Comment by suprjami - Hacker Neue

suprjami Nov 10, 2025 parent

Now we can see why they avoided giving a straight answer.

File this one in the blue folder like the DGX

stogot Nov 11, 2025

Noob here. Why is that number bad?

TomatoCo Nov 11, 2025

LLM performance depends on doing a lot of math on a lot of different numbers. For example, if your model has 8 billion parameters, and each parameter is one byte, then for 256gb/s you can't do better than 32 tokens per second. So if you try to load a model that's 80 gigs, you only get 3.2 tokens per second, which is kinda bad for something that costs 3-4k.

There's newer models called "Mixture of Experts" that are, say, 120b parameters, but only use 5b parameters per token (the specific parameters are chosen via a much smaller routing model). That is the kind of model that excels on this machine. Unfortunately again, those models work really well when doing hybrid inference, because the GPU can handle the small-but-computationally-complex fully connected layers while the CPU can handle the large-but-computationally-easy expert layers.

This product doesn't really have a niche for inference.

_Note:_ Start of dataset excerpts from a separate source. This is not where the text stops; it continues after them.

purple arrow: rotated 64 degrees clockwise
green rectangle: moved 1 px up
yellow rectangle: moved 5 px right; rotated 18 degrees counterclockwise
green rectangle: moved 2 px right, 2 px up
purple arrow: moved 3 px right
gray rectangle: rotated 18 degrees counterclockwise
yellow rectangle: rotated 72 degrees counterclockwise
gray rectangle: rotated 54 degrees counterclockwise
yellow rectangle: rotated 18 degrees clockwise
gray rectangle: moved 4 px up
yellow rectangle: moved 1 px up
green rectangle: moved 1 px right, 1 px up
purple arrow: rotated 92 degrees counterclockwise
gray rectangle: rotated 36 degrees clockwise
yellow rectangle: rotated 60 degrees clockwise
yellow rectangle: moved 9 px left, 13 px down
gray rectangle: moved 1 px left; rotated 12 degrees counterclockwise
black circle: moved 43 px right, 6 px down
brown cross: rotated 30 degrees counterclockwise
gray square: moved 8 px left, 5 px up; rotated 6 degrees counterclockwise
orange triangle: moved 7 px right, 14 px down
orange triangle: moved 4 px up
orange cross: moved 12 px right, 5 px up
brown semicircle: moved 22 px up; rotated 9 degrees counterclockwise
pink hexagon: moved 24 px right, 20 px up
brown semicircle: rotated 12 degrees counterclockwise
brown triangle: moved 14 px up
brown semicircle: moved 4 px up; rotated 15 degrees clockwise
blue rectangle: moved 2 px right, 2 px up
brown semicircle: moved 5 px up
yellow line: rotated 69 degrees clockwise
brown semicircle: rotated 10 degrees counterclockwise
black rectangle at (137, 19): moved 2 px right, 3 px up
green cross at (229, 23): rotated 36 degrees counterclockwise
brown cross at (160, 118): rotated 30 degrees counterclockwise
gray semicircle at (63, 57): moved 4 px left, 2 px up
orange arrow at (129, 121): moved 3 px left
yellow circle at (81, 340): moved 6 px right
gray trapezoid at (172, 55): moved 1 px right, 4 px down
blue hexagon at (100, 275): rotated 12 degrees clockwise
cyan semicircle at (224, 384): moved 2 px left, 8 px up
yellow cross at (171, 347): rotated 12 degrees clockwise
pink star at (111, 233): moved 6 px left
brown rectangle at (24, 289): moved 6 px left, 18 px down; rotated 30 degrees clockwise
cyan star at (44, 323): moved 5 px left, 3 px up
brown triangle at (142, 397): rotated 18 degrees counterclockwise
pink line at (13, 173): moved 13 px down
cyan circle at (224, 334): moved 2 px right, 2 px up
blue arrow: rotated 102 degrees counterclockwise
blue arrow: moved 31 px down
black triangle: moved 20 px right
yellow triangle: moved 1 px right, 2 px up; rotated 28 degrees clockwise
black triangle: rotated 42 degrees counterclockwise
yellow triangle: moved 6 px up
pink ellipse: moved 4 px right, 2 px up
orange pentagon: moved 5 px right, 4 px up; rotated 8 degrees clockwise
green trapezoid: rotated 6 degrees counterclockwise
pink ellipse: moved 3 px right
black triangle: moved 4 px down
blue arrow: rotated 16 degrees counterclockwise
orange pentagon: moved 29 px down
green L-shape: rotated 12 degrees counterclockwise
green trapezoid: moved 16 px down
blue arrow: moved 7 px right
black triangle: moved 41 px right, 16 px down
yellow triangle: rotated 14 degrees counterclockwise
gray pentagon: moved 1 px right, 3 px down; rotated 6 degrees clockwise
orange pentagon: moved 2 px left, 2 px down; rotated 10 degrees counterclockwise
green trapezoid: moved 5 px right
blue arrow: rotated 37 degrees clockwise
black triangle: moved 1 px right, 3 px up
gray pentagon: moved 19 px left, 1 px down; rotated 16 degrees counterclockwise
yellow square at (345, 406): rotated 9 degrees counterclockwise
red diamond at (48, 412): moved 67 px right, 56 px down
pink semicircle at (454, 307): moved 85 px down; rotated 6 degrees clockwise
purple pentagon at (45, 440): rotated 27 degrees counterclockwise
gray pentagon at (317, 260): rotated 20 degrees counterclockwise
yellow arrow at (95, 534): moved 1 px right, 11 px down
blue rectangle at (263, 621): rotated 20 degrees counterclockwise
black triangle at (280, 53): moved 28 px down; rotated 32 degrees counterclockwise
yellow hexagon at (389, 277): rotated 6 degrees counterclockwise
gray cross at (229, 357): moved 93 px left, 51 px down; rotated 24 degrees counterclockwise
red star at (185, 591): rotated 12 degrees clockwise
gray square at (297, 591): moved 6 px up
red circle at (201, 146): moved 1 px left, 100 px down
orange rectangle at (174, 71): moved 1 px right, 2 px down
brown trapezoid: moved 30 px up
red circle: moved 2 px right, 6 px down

For training and prototyping is another story, but I'm a noob on those topics.

abtinf Nov 11, 2025

My mac laptop has 400gb/s bandwidth. LLMs are bandwidth bound.

kennethallen Nov 11, 2025

Running LLMs will be slow and training them is basically out of the question. You can get a Framework Desktop with similar bandwidth for less than a third of the price of this thing (though that isn't NVIDIA).

embedding-shape Nov 11, 2025

> Running LLMs will be slow and training them is basically out of the question

I think it's the reverse, the use case for these boxes are basically training and fine-tuning, not inference.

kennethallen Nov 12, 2025

The use case for these boxes is a local NVIDIA development platform before you do your actual training run on your A100 cluster.

NaomiLehman Nov 11, 2025

refurbished macbooks m1 for $1,500 have more with less latency

This item has no comments currently.